Pix Courtesy Stuttershock
The world's highest deforestation rate, the execution of
eight environmental activists including a Nobel Peace Prize nominee, and
ongoing turmoil surrounding oil operations in the Niger River Delta has created
a notoriously disreputable environmental record for the West African country.
Now, a new threat is rising in the already-compromised forests of Nigeria:
illegal marijuana cultivation.
In 2012, The Southwest/Niger Delta Forest Project surveyed
nine forest reserves to assess populations of the Nigeria-Cameroon chimpanzee
(Pan troglodytes ellioti), a chimpanzee subspecies that is considered the most
threatened of the four subspecies and is listed as Endangered by the IUCN Red
List. During the survey, researchers had a first hand look at the effects of
the marijuana boom. Half of the deforestation occurring in these reserves from
2010 to 2012 appeared to be the result of cannabis cultivation.

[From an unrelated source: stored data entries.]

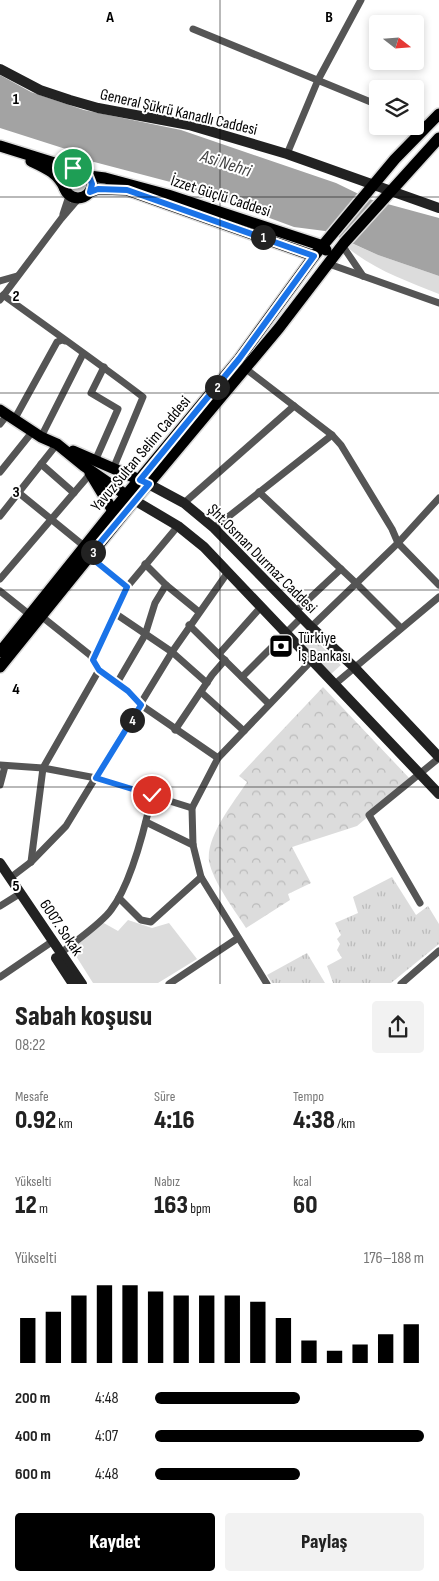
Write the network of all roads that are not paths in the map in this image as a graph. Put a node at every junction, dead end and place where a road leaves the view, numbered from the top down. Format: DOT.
graph roads {
  1 [pos="361,0"];
  2 [pos="193,29"];
  3 [pos="0,69"];
  4 [pos="318,80"];
  5 [pos="369,101"];
  6 [pos="439,114"];
  7 [pos="426,126"];
  8 [pos="439,138"];
  9 [pos="0,146"];
  10 [pos="287,154"];
  11 [pos="78,170"];
  12 [pos="89,176"];
  13 [pos="379,191"];
  14 [pos="90,192"];
  15 [pos="71,194"];
  16 [pos="439,208"];
  17 [pos="326,242"];
  18 [pos="343,244"];
  19 [pos="314,256"];
  20 [pos="329,264"];
  21 [pos="18,276"];
  22 [pos="363,276"];
  23 [pos="0,281"];
  24 [pos="2,298"];
  25 [pos="439,303"];
  26 [pos="66,341"];
  27 [pos="83,354"];
  28 [pos="104,367"];
  29 [pos="246,369"];
  30 [pos="294,406"];
  31 [pos="5,417"];
  32 [pos="37,434"];
  33 [pos="332,435"];
  34 [pos="57,444"];
  35 [pos="41,464"];
  36 [pos="90,467"];
  37 [pos="113,469"];
  38 [pos="0,472"];
  39 [pos="145,482"];
  40 [pos="74,492"];
  41 [pos="258,492"];
  42 [pos="19,493"];
  43 [pos="131,498"];
  44 [pos="439,498"];
  45 [pos="184,503"];
  46 [pos="113,511"];
  47 [pos="0,516"];
  48 [pos="51,519"];
  49 [pos="178,526"];
  50 [pos="214,528"];
  51 [pos="398,543"];
  52 [pos="87,551"];
  53 [pos="145,564"];
  54 [pos="341,569"];
  55 [pos="228,572"];
  56 [pos="0,579"];
  57 [pos="357,584"];
  58 [pos="439,585"];
  59 [pos="166,586"];
  60 [pos="127,587"];
  61 [pos="0,591"];
  62 [pos="439,597"];
  63 [pos="261,606"];
  64 [pos="198,612"];
  65 [pos="116,614"];
  66 [pos="299,614"];
  67 [pos="35,615"];
  68 [pos="189,625"];
  69 [pos="311,627"];
  70 [pos="401,628"];
  71 [pos="286,632"];
  72 [pos="145,634"];
  73 [pos="0,652"];
  74 [pos="172,652"];
  75 [pos="219,654"];
  76 [pos="93,660"];
  77 [pos="225,660"];
  78 [pos="312,660"];
  79 [pos="0,667"];
  80 [pos="354,668"];
  81 [pos="99,670"];
  82 [pos="242,677"];
  83 [pos="117,683"];
  84 [pos="207,683"];
  85 [pos="335,684"];
  86 [pos="201,692"];
  87 [pos="269,704"];
  88 [pos="141,705"];
  89 [pos="175,730"];
  90 [pos="244,731"];
  91 [pos="439,757"];
  92 [pos="218,758"];
  93 [pos="2,765"];
  94 [pos="43,768"];
  95 [pos="420,774"];
  96 [pos="96,778"];
  97 [pos="0,785"];
  98 [pos="439,794"];
  99 [pos="152,795"];
  100 [pos="192,808"];
  101 [pos="146,822"];
  102 [pos="193,846"];
  103 [pos="31,862"];
  104 [pos="0,863"];
  105 [pos="0,874"];
  106 [pos="201,877"];
  107 [pos="10,878"];
  108 [pos="18,895"];
  109 [pos="119,898"];
  110 [pos="420,903"];
  111 [pos="0,906"];
  112 [pos="238,938"];
  113 [pos="51,943"];
  114 [pos="439,951"];
  115 [pos="61,953"];
  116 [pos="0,977"];
  117 [pos="73,984"];
  118 [pos="82,984"];
  119 [pos="169,984"];
  120 [pos="266,984"];
  121 [pos="401,984"];
  1 -- 4 [label="street"];
  2 -- 4 [label="street"];
  3 -- 10 [label="street, General Şükrü Kanadlı Caddesi"];
  4 -- 5 [label="street"];
  4 -- 10 [label="street"];
  6 -- 7 [label="main road, Yavuz Sultan Selim Caddesi"];
  7 -- 13 [label="main road, Yavuz Sultan Selim Caddesi"];
  8 -- 13 [label="main road, Yavuz Sultan Selim Caddesi"];
  9 -- 11 [label="main road, İzzet Güçlü Caddesi"];
  9 -- 15 [label="main road, İzzet Güçlü Caddesi"];
  10 -- 13 [label="street, General Şükrü Kanadlı Caddesi"];
  11 -- 12 [label="main road, İzzet Güçlü Caddesi"];
  11 -- 15 [label="main road"];
  12 -- 14 [label="main road"];
  12 -- 17 [label="main road, İzzet Güçlü Caddesi"];
  13 -- 16 [label="street, General Şükrü Kanadlı Caddesi"];
  13 -- 17 [label="main road, Yavuz Sultan Selim Caddesi"];
  13 -- 18 [label="main road, Yavuz Sultan Selim Caddesi"];
  14 -- 15 [label="main road, İzzet Güçlü Caddesi"];
  14 -- 19 [label="main road, İzzet Güçlü Caddesi"];
  15 -- 21 [label="street"];
  17 -- 19 [label="main road, Yavuz Sultan Selim Caddesi"];
  17 -- 20 [label="main road"];
  18 -- 20 [label="main road, Yavuz Sultan Selim Caddesi"];
  18 -- 22 [label="street"];
  19 -- 39 [label="main road, Yavuz Sultan Selim Caddesi"];
  20 -- 22 [label="street"];
  20 -- 29 [label="main road, Yavuz Sultan Selim Caddesi"];
  21 -- 23 [label="street"];
  21 -- 24 [label="street"];
  22 -- 25 [label="street"];
  24 -- 26 [label="street"];
  26 -- 27 [label="street"];
  26 -- 31 [label="street"];
  27 -- 28 [label="street"];
  27 -- 32 [label="street"];
  28 -- 36 [label="street"];
  28 -- 37 [label="street"];
  29 -- 30 [label="street"];
  29 -- 39 [label="main road, Yavuz Sultan Selim Caddesi"];
  30 -- 33 [label="street"];
  30 -- 45 [label="street"];
  31 -- 32 [label="main road"];
  32 -- 34 [label="main road"];
  32 -- 38 [label="street"];
  33 -- 41 [label="street"];
  33 -- 51 [label="street"];
  34 -- 35 [label="street"];
  34 -- 36 [label="main road"];
  35 -- 40 [label="street"];
  35 -- 42 [label="street"];
  36 -- 37 [label="main road"];
  36 -- 40 [label="street"];
  36 -- 43 [label="main road"];
  36 -- 46 [label="main road"];
  37 -- 39 [label="main road"];
  39 -- 43 [label="main road, Yavuz Sultan Selim Caddesi"];
  39 -- 45 [label="street, Şht.Osman Durmaz Caddesi"];
  40 -- 48 [label="street"];
  41 -- 50 [label="street"];
  41 -- 54 [label="street"];
  42 -- 47 [label="street"];
  42 -- 48 [label="street"];
  43 -- 46 [label="main road, Yavuz Sultan Selim Caddesi"];
  43 -- 49 [label="street, Şht.Osman Durmaz Caddesi"];
  43 -- 52 [label="main road, Yavuz Sultan Selim Caddesi"];
  44 -- 51 [label="street"];
  45 -- 50 [label="street, Şht.Osman Durmaz Caddesi"];
  46 -- 52 [label="main road, Yavuz Sultan Selim Caddesi"];
  48 -- 52 [label="street"];
  48 -- 56 [label="street"];
  49 -- 53 [label="street"];
  49 -- 55 [label="street, Şht.Osman Durmaz Caddesi"];
  50 -- 66 [label="street, Şht.Osman Durmaz Caddesi"];
  51 -- 57 [label="street"];
  51 -- 58 [label="street"];
  52 -- 60 [label="street"];
  52 -- 67 [label="main road, Yavuz Sultan Selim Caddesi"];
  53 -- 59 [label="street"];
  53 -- 60 [label="street"];
  54 -- 57 [label="street"];
  54 -- 66 [label="street"];
  55 -- 63 [label="street, Şht.Osman Durmaz Caddesi"];
  55 -- 64 [label="street"];
  57 -- 69 [label="street"];
  57 -- 70 [label="street"];
  59 -- 64 [label="street"];
  59 -- 72 [label="street"];
  60 -- 65 [label="street"];
  61 -- 67 [label="street"];
  62 -- 70 [label="street"];
  63 -- 71 [label="street, Şht.Osman Durmaz Caddesi"];
  63 -- 75 [label="street"];
  64 -- 68 [label="street"];
  65 -- 72 [label="street"];
  65 -- 76 [label="street"];
  66 -- 69 [label="street, Şht.Osman Durmaz Caddesi"];
  66 -- 71 [label="street"];
  67 -- 73 [label="main road, Yavuz Sultan Selim Caddesi"];
  67 -- 76 [label="street"];
  67 -- 79 [label="main road, Yavuz Sultan Selim Caddesi"];
  68 -- 74 [label="street"];
  68 -- 75 [label="street"];
  69 -- 80 [label="street, Şht.Osman Durmaz Caddesi"];
  70 -- 80 [label="street"];
  71 -- 78 [label="street, Şht.Osman Durmaz Caddesi"];
  71 -- 82 [label="street"];
  72 -- 74 [label="street"];
  72 -- 83 [label="street"];
  74 -- 84 [label="street"];
  74 -- 88 [label="street"];
  75 -- 77 [label="street"];
  76 -- 81 [label="street"];
  77 -- 82 [label="street"];
  77 -- 84 [label="street"];
  78 -- 85 [label="street, Şht.Osman Durmaz Caddesi"];
  78 -- 87 [label="street"];
  80 -- 85 [label="street"];
  80 -- 91 [label="street, Şht.Osman Durmaz Caddesi"];
  81 -- 83 [label="street"];
  81 -- 94 [label="street"];
  82 -- 87 [label="street"];
  83 -- 88 [label="street"];
  84 -- 86 [label="street"];
  85 -- 95 [label="street, Şht.Osman Durmaz Caddesi"];
  86 -- 89 [label="street"];
  86 -- 90 [label="street"];
  87 -- 90 [label="street"];
  88 -- 89 [label="street"];
  88 -- 96 [label="street"];
  89 -- 92 [label="street"];
  90 -- 92 [label="street"];
  91 -- 95 [label="street"];
  92 -- 100 [label="street"];
  93 -- 94 [label="street"];
  93 -- 97 [label="street"];
  94 -- 96 [label="street"];
  94 -- 103 [label="street"];
  95 -- 98 [label="street, Şht.Osman Durmaz Caddesi"];
  95 -- 110 [label="street"];
  96 -- 99 [label="street"];
  96 -- 103 [label="street"];
  99 -- 100 [label="street"];
  99 -- 101 [label="street"];
  100 -- 102 [label="street"];
  101 -- 102 [label="street"];
  101 -- 109 [label="street"];
  102 -- 106 [label="street"];
  103 -- 107 [label="street"];
  104 -- 107 [label="street, 6007. Sokak"];
  105 -- 108 [label="street, 6007. Sokak"];
  106 -- 109 [label="street"];
  106 -- 112 [label="street"];
  107 -- 108 [label="street, 6007. Sokak"];
  108 -- 111 [label="street"];
  108 -- 113 [label="street, 6007. Sokak"];
  109 -- 115 [label="street"];
  112 -- 119 [label="street"];
  112 -- 120 [label="street"];
  113 -- 115 [label="street, 6007. Sokak"];
  113 -- 116 [label="street"];
  113 -- 117 [label="street, 6007. Sokak"];
  114 -- 121 [label="street"];
  115 -- 118 [label="street, 6007. Sokak"];
}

Concealed within the forest, marijuana growers clear-cut and
often burn large patches of land to plant their crop. Because the plants need a
full twelve hours of sunlight, the canopy and any competing plants must be
removed completely. Habitat is immediately lost and the surrounding forest is
weakened by edge-effects and increased foraging pressures from displaced
wildlife. Additionally, crops often receive treatments of chemical fertilizers,
herbicide, and pesticides, which can have deleterious effects on the
surrounding ecosystem.
"Demand for the marijuana product is soaring,"
Rachel Ikemeh Ashegbofe, Coordinator and Principal Investigator of the The
Southwest/Niger Delta Forest Project, told mongabay.com. "Profits from
marijuana crops can come in within 6 - 8 months of planting, fetching 2 - 3
times more money than could be gotten from cultivating other food crop ... In
an oil-dependent economy, teeming youth will be on the prowl for a means of
livelihood."
To address this threat, Ashegbofe calls for state
governments and land management departments to crack down on all forms of
illegal encroachment of forests by enforcing existing policies and removing
officials who are aiding or participating with marijuana growers.